Uses of digoxin commonly relate to treating heart ailments. Is is particularly helpful in addressing issues with the heart's atrium. The drug changes sodium an calcium levels within and around heart cells. This action then slows the heart rate. Many physicians now consider this substance a last resort drug, however.

Hypokalemia refers to a lack of potassium in the body. This mineral conducts electricity in the body, and is thus highly important in heart function. It also helps body tissues — particularly smooth muscle — function at an adequate and efficient level. Individuals with imbalances in their sodium or magnesium blood levels are more susceptible to hypokalemia. Aches, irregular heartbeats, and generalized weakness are some of the chief indicators of hypokalemia, and if left untreated, the condition could prove life-threatening.


The primary connection between digoxin and hypokalemia is the potential for negative reactions in patients with hypokalemia who take digoxin. When it enters the body, digoxin binds to a place known as the sodium-potassium pump. Potassium also binds to this area, which creates a situation where one substance will not work properly in the body. Consequently, the digoxin may further deprive a body already depleted in potassium of this needed substance, or the potassium competition may cause digoxin to become toxic. In fact, potential complications of digoxin are much more prominent in patients with hypokalemia than in the general population.

A parasitic relationship between digoxin and hypokalemia may cause several adverse side effects. More common side effects of digoxin are related to the gastrointestinal tract and include loss of appetite, diarrhea, and nausea and vomiting. The lack of potassium can also impact cognition and emotions, leading to complications such as depression, irritability, and confusion or forgetfulness. Vision and sleeping ability may be hindered as well. In rarer cases, a patient may suffer mentally from bouts of delirium or psychosis.

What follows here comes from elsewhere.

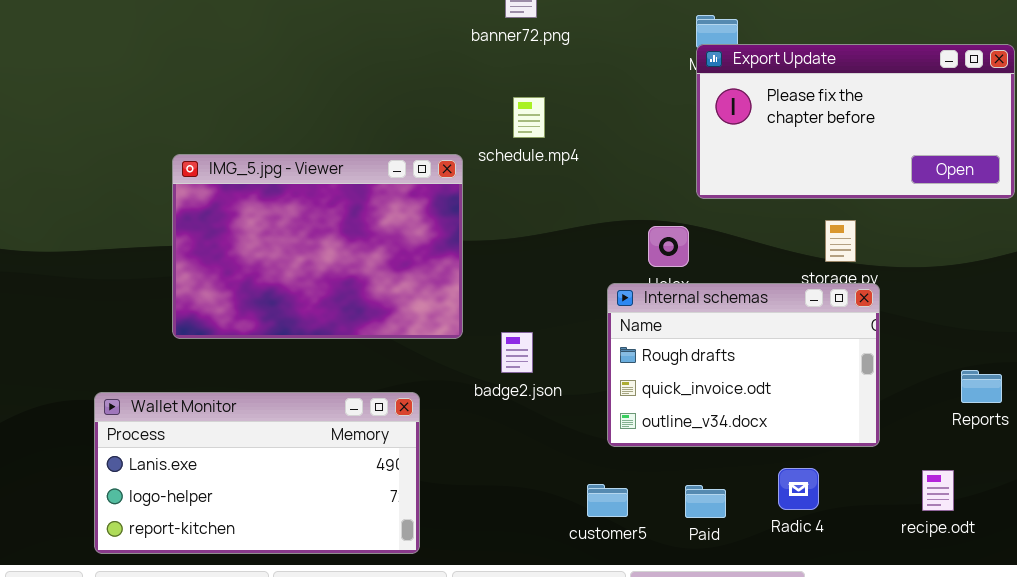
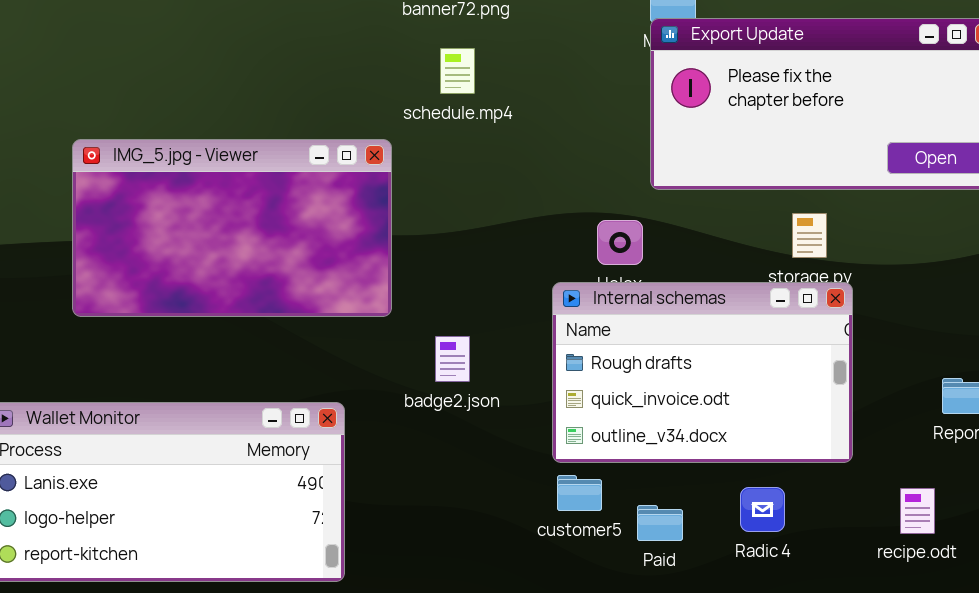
schedule.mp4: [513,97,545,138] -> [440,48,475,94], moved
IMG_5.jpg - Viewer: [172,154,463,339] -> [72,139,392,317], resized
customer5: [587,484,628,517] -> [557,475,602,511], moved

Ironically, an overdose of digoxin can also facilitate abnormally high potassium levels. This opposite risk of digoxin and hypokalemia occurs when elevated amounts of the drug in effect paralyze the pump that binds both digoxin and potassium. Too much potassium or too little potassium can both pose risks to the body.

In general, the treatment for many digoxin and hypokalemia effects is providing the body with more potassium. Antibodies may also be used that remove digoxin. Such steps are typically only needed in the case of digoxin overdose.